Dataset extract:
• • •

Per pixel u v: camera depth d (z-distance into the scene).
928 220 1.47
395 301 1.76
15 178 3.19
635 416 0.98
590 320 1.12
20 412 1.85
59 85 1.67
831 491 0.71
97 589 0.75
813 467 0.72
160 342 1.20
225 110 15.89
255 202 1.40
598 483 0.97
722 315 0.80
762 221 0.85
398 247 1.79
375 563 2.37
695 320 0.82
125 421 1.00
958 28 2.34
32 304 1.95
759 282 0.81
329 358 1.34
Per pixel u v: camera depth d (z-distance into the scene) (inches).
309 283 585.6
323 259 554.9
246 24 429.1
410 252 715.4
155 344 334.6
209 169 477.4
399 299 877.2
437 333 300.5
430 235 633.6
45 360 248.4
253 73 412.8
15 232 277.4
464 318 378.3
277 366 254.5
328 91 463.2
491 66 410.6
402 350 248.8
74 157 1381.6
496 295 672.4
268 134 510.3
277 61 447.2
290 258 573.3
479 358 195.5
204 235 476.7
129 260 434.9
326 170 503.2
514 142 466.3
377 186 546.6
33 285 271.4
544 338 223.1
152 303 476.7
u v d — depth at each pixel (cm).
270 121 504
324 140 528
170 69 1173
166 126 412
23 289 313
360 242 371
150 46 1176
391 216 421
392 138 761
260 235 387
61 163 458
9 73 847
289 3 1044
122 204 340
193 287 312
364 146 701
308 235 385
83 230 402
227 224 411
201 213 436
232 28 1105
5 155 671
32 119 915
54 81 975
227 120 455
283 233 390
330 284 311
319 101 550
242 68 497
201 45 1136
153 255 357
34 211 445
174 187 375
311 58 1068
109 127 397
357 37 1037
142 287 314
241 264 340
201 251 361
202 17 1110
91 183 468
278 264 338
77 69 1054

• • •

Work instruction: Return only this span, exactly: the line that contains "514 142 466.3" and all lines after it to the end of the records.

Solved exercise:
514 142 466.3
377 186 546.6
33 285 271.4
544 338 223.1
152 303 476.7
u v d — depth at each pixel (cm).
270 121 504
324 140 528
170 69 1173
166 126 412
23 289 313
360 242 371
150 46 1176
391 216 421
392 138 761
260 235 387
61 163 458
9 73 847
289 3 1044
122 204 340
193 287 312
364 146 701
308 235 385
83 230 402
227 224 411
201 213 436
232 28 1105
5 155 671
32 119 915
54 81 975
227 120 455
283 233 390
330 284 311
319 101 550
242 68 497
201 45 1136
153 255 357
34 211 445
174 187 375
311 58 1068
109 127 397
357 37 1037
142 287 314
241 264 340
201 251 361
202 17 1110
91 183 468
278 264 338
77 69 1054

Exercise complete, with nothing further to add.